» EXERCISES
(1) Quote, word for word, the part of the personality-test post that opens with the words containing "On the meeting" and closes with "talked about personalities.".
(2) Extend the personality-test post past its last sentence.

» DOCUMENT SECTION

---------------

The Real Us


I had a flashback in our management meeting this week.
I was reminded of the first time I was asked to take a personality test.
It was at the Bank. My boss was holding an all-day meeting and in advance of that, she had asked all the attendees to take this test.
On the meeting agenda, there would be some time to talk about our individual results, and how we collectively all worked together.
I had recently left a law firm to join the bank. At the law firm, no one took personality tests. Everyone fervently hoped no one talked about personalities.
As I was taking the test, I remember thinking that the questions were random and that any assessment it made of my personality would be wrong.
So insightful were the results that as I read it, I wanted to look over my shoulder to see who had been watching.
One unforgettable statement made me stop breathing: sometimes you don’t ask people for their opinion because it may be different than your own. 
Oh my goodness.
That was supposed to be my innermost secret, that as a “doer”, an achiever, a Type A, I didn’t always want to take others along with me.
I maybe just preferred to figure it out myself.

---------------

» RAW DATA
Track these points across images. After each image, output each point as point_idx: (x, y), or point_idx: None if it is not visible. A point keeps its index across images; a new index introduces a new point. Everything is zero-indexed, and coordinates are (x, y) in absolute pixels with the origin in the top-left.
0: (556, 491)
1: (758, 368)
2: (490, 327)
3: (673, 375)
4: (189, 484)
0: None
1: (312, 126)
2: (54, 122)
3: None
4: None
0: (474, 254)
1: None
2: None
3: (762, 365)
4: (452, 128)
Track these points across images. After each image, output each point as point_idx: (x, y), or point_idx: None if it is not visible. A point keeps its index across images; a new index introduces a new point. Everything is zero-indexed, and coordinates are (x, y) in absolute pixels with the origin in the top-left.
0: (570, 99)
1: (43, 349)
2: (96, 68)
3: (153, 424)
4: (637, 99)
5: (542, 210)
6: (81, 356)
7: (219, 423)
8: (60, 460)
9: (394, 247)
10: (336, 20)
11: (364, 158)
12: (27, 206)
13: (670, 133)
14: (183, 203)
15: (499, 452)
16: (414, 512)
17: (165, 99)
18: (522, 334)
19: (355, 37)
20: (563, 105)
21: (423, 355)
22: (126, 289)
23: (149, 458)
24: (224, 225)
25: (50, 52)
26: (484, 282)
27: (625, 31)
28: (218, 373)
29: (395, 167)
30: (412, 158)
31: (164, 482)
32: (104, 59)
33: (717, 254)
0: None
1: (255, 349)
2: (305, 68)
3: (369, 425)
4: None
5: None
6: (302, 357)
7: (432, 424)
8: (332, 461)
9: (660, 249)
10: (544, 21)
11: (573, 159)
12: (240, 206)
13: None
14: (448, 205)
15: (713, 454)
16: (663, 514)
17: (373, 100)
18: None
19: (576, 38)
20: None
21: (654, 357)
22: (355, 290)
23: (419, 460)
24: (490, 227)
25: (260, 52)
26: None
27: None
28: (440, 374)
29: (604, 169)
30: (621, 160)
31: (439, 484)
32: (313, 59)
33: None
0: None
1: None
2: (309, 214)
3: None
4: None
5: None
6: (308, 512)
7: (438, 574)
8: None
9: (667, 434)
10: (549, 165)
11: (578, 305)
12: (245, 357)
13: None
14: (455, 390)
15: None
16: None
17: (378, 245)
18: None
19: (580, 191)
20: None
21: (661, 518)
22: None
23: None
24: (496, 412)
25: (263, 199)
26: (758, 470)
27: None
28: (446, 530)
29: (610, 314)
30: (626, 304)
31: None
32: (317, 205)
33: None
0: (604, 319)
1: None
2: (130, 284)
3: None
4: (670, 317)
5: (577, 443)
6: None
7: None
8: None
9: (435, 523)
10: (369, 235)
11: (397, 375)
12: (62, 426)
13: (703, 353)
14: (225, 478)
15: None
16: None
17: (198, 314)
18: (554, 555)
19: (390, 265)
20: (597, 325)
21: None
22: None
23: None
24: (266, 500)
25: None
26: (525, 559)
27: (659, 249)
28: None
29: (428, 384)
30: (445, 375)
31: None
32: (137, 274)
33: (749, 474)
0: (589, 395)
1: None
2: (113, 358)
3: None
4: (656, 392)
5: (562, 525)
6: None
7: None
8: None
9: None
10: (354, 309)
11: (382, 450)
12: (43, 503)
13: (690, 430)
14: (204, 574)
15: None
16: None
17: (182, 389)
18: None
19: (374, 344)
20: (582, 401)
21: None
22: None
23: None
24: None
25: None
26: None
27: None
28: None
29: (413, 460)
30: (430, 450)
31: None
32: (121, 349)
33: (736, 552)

---------------

» EXERCISE RESPONSES
(1)
On the meeting agenda, there would be some time to talk about our individual results, and how we collectively all worked together.
I had recently left a law firm to join the bank. At the law firm, no one took personality tests. Everyone fervently hoped no one talked about personalities.

(2)
I have thought about that test report a thousand times in the years since I took the test. In running my own business, I have really tried to seek out other opinions.
But what is ingrained in us never really goes away.
In the Monday meeting I watched myself feeling frustrated at my colleague’s hesitation about a project.
“Let’s just try! Let’s keep going!,” my inner voice said, the part of my personality that the report called a “driver”.
But my colleague was right.
Her concerns were valid.
She wasn’t saying let’s not do it, she was saying, this is an issue we need to address.
So we will recalibrate the plan, regroup, go about it another way.
Thank you, former corporate employer, for making me take that test. It has saved me more times than I can remember.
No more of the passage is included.